• Study text:
The General Data Protection Regulation (GDPR), applies to the whole or partial processing of personal data by automated means as well as non-automated processing if it is part of a structured filing system (structured hard copy records). The data subject is the people whose data is being processed. They are the ‘users’.

But what exactly constitutes data processing?

The term “processing” covers a wide range of operations performed on personal data including the:

  • Collection
  • registration
  • organization
  • structure
  • analyzing
  • storage
  • adaptation or alteration
  • retrieval
  • information retrieval
  • use
  • disclosure by transmission
  • dissemination or any other form of disposal
  • association or combination
  • limitation
  • deletion or destruction of personal data

Some examples of Processing are:

  • personnel management and payroll
  • access/search for information in a contact database that includes personal data
  • send promotional emails
  • shredding documents containing personal data
  • publish/upload a person’s photo on a website
  • storing IP addresses or MAC addresses
  • filming by closed circuit television

As of May 2018, it is mandated that all relevant organizations be compliant with the General data protection regulation (GDPR) which was passed through the European parliament in April 2016. GDPR secures that all personal data is collected in a fair and legal process, along with the acquiescence of the users.

Saved entries:
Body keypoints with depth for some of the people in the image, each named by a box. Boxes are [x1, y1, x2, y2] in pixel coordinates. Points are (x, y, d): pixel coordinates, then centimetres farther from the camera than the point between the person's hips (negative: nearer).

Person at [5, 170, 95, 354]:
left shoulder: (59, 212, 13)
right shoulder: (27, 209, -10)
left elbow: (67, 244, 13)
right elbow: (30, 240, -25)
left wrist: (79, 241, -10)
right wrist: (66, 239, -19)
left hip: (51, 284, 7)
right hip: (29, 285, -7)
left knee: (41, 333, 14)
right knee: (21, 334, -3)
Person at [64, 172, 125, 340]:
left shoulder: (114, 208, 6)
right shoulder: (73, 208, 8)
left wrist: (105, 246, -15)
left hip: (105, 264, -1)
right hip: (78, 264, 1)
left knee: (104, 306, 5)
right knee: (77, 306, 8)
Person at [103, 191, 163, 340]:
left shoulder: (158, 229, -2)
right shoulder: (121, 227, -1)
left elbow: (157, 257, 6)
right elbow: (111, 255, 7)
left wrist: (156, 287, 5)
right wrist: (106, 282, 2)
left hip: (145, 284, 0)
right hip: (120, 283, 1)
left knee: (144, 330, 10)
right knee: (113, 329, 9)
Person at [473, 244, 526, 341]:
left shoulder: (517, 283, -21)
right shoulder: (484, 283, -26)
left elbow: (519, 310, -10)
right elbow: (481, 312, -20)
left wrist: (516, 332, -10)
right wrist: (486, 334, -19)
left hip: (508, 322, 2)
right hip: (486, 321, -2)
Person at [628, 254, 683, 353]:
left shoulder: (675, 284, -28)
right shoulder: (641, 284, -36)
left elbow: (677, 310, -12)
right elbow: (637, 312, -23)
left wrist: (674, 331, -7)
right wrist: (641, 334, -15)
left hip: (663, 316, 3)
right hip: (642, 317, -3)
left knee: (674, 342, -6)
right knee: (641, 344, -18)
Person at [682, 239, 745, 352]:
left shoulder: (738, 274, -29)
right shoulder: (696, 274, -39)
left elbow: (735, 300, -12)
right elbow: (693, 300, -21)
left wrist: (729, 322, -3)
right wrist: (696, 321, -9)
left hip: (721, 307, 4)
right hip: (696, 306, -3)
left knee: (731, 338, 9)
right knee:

• Task requirements:
A. Set down the part of the GDPR passage that starts with "As of May 2018, it" and goes on through "of the users.".
B. In the saved entries, rewrite the lines starting with the line with "left elbow: (157, 257, 6)" and going on through the line with "right shoulder: (484, 283, -26)" as a JSON list of strings, one string per line. Leave out any blank lines.

• Solutions by task:
A.
As of May 2018, it is mandated that all relevant organizations be compliant with the General data protection regulation (GDPR) which was passed through the European parliament in April 2016. GDPR secures that all personal data is collected in a fair and legal process, along with the acquiescence of the users.

B.
[
  "left elbow: (157, 257, 6)",
  "right elbow: (111, 255, 7)",
  "left wrist: (156, 287, 5)",
  "right wrist: (106, 282, 2)",
  "left hip: (145, 284, 0)",
  "right hip: (120, 283, 1)",
  "left knee: (144, 330, 10)",
  "right knee: (113, 329, 9)",
  "Person at [473, 244, 526, 341]:",
  "left shoulder: (517, 283, -21)",
  "right shoulder: (484, 283, -26)"
]